One island in particular, known as Mound Key, was the capital of the Calusa kingdom when Spanish explorers first set foot in the area. Supported in part by a grant from the National Geographic Committee for Research and Exploration, a new interdisciplinary study led by University of Georgia anthropologist Victor Thompson unearths information on how the composition of Mound Key, located in Estero Bay adjacent to Fort Myers Beach in Florida along the Gulf of Mexico, changed over the centuries in relation to both environmental and social shifts.

The findings were published April 28 in the journal PLOS One.
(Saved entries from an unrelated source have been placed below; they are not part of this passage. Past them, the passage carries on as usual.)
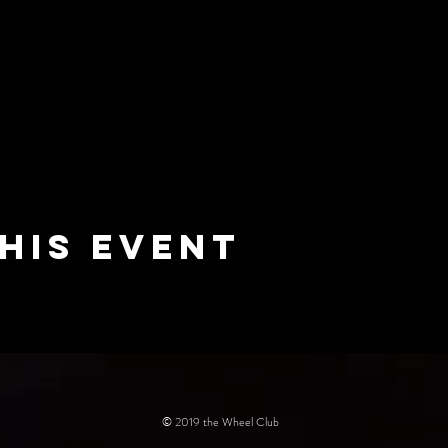
his event
© 2019 the Wheel Club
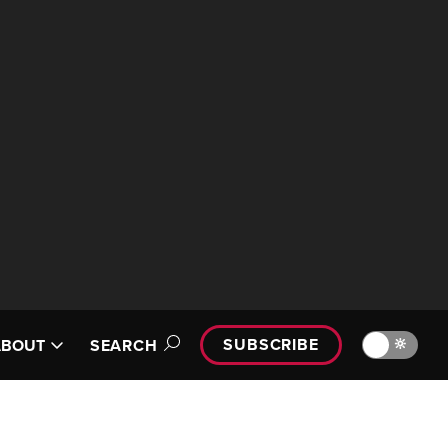
SUBSCRIBE
🔆
ABOUT
SEARCH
"This study shows peoples' adaptation to the coastal waters of Florida, that they were able to do it in such a way that supported a large population," said Thompson, an associate professor of anthropology in UGA's Franklin College of Arts and Sciences and the director of the Center for Archaeological Sciences. "The Calusa were an incredibly complex group of fisher-gatherer-hunters who had an ability to engineer landscapes. Basically, they were terraforming.

"China creates islands. Dubai creates islands. The Calusa created islands."

Mound Key was primarily constructed of heaps of shells, bones and other discarded objects known as midden. Thompson and his colleagues did intensive research on the island in 2013 and 2014 and used coring, test and block excavations and radiocarbon dating to determine that the midden wasn't uniform from top to bottom.